“Sesungguhnya Allah dan malaikat-malaikatNya bershalawat kepada Nabi. Hai orang-orang yang beriman, bershalawatlah kamu kepada Nabi dan ucapkanlah salam penghormatan kepadanya.” (QS. 33:56)
Shalawat yang disampaikan Allah Ta’ala dan para malaikatNya menggunakan kata “yushalluuna” (bentuk present tense, fi’il mudhari’, bentuk sekarang). Dalam terjemahan yang lebih gramatikal dan harfiah, ayat itu harus kita terjemahkan sebagai berikut: bahwa sesungguhnya Allah Ta’ala dan para malaikatNya SENANTIASA bershalawat kepada Nabi. Sepanjang ada alam semesta, selama ada manusia, sejauh ada makhluk, selama itu pula Allah Ta’ala dan malaikatNya menyampaikan shalawat kepada Rasulullah SAW. Baru setelah itu Allah SWT menyerukan, “Hai orang yang beriman, bershalawatlah kamu untuk Nabi dan ucapkanlah salam penghormatan kepadanya.”
Dalam bahasa Arab kalau shalat itu satu ia disebut “shalat”, tetapi dalam bentuk jama’ disebut “shalawat”. Shalat artinya “doa”. Karena itu para ulama sering mengatakan, “Al-shalatu wa al-salamu ‘ala Rasulillah“, artinya shalat dan salam untuk Rasulillah SAW. Disebutkan kata shalat disitu yang artinya doa kepada Rasulullah dan keluarganya.
Jadi bershalawat itu termasuk kewajiban kita sebagai muslim yang tidak boleh ditinggalkan apalagi dipandang remeh.

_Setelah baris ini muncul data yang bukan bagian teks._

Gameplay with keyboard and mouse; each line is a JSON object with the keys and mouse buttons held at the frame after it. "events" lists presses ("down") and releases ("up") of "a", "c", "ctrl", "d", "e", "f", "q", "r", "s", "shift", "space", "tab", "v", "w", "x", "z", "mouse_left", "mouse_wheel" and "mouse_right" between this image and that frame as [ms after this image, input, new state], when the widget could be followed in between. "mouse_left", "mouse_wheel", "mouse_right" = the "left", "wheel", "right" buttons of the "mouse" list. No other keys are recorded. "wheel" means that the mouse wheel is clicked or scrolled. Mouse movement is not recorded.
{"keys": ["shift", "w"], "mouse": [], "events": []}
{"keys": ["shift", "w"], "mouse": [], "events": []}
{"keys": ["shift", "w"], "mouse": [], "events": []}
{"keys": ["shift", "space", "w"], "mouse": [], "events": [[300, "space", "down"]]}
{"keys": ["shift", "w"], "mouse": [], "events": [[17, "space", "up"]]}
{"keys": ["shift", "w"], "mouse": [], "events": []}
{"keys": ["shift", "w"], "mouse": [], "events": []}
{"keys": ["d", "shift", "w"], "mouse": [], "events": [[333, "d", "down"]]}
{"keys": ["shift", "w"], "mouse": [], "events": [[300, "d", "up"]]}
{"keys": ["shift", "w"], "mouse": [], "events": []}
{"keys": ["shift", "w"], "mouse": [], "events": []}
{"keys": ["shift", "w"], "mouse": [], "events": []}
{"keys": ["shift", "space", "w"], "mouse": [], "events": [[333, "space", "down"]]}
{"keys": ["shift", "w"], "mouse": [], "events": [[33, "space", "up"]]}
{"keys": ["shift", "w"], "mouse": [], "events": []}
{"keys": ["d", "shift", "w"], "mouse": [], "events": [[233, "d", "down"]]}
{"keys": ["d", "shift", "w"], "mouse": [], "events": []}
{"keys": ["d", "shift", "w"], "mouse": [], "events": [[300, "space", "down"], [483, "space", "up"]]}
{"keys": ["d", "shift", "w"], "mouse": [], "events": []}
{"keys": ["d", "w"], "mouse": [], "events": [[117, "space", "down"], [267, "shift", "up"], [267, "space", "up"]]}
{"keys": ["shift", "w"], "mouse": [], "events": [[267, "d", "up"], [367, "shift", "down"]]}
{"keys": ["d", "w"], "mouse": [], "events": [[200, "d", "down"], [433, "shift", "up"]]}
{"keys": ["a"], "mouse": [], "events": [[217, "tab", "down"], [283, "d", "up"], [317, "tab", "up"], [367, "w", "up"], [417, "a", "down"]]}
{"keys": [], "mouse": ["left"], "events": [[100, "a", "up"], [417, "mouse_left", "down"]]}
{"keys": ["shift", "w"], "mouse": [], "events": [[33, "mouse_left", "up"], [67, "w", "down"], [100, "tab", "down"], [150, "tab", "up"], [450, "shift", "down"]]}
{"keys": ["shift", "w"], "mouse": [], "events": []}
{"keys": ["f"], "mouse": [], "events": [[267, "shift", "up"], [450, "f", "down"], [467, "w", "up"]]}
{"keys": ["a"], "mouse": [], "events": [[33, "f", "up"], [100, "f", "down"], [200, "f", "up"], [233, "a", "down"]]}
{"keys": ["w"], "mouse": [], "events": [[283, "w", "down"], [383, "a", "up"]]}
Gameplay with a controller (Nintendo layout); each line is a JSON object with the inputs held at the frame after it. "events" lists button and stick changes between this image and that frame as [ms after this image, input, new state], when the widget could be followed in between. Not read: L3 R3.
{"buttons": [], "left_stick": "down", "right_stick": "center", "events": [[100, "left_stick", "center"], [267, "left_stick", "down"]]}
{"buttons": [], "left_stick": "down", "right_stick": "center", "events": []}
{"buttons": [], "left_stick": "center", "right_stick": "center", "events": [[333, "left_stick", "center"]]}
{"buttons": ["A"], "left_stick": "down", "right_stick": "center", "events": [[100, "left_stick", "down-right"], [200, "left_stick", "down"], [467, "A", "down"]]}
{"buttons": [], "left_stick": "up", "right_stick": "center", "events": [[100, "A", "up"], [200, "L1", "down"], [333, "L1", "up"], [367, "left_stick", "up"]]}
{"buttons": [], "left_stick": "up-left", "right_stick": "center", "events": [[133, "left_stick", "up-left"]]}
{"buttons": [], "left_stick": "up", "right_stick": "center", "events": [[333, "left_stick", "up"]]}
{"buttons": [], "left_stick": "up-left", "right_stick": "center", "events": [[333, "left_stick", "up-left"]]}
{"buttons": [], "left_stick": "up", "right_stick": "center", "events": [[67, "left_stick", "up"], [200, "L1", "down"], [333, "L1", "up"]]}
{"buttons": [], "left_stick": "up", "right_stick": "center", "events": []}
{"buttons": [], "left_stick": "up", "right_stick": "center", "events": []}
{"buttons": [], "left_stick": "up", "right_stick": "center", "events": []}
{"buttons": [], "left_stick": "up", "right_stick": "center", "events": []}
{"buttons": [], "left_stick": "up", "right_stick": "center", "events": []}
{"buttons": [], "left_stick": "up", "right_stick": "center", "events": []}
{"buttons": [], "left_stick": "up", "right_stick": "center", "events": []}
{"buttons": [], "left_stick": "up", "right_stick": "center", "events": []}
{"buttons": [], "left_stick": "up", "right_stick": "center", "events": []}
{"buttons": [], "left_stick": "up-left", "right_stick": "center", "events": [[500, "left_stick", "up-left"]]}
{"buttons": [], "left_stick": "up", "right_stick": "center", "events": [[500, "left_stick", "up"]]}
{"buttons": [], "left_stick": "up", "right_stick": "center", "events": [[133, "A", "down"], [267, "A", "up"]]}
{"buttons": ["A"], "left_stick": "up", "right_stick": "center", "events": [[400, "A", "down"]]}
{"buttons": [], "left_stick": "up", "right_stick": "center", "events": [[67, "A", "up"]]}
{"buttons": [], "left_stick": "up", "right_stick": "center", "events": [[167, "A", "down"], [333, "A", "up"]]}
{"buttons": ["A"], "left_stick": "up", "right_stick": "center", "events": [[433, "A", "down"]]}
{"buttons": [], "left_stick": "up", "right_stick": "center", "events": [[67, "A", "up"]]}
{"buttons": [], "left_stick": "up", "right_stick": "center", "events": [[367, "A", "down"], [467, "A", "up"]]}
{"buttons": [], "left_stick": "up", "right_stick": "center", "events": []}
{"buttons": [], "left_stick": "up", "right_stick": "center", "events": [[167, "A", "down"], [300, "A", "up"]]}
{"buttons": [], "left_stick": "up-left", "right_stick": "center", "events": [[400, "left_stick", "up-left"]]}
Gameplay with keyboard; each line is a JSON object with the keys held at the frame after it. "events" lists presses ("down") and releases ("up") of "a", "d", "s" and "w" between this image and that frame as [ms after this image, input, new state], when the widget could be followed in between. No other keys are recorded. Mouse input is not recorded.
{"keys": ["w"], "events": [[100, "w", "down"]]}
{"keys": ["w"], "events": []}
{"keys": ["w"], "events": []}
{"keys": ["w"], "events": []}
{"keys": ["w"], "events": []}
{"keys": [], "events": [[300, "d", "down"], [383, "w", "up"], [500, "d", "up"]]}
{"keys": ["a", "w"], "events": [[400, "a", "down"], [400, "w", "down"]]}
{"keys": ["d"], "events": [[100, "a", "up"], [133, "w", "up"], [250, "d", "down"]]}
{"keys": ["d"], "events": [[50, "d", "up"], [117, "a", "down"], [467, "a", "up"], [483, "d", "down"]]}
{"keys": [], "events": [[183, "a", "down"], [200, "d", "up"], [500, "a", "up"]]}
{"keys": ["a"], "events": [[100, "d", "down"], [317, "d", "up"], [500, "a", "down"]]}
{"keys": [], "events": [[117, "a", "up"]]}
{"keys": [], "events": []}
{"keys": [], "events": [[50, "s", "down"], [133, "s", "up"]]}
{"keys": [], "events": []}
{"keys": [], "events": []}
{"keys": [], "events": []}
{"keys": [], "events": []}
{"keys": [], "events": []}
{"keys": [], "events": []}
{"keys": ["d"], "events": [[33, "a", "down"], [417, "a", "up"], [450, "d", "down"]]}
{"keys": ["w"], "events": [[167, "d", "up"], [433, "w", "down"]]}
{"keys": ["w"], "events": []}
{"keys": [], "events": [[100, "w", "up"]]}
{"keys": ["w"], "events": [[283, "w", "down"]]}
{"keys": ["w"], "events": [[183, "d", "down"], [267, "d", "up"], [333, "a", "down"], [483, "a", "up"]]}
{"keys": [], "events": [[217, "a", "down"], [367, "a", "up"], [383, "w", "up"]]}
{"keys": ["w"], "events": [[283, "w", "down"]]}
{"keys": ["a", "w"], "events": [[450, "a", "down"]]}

Makhluk (iblis) yang enggan sujud kepada Adam dianggap takabur dan termasuk golongan orang yang kafir. Lalu bagaimana dengan manusia yang enggan untuk bershalawat kepada Rasulullah SAW?
Bukankah kita diperintah untuk berakhlak sesuai akhlaq Tuhan? “Takhallaquu bi akhlaqillah” (berakhlaklah kalian dengan akhlak Allah SWT).
Kalau Allah SWT bershalawat kepada Nabi kemudian kita tidak melakukannya, bukankah kita benar-benar makhluk cilaka?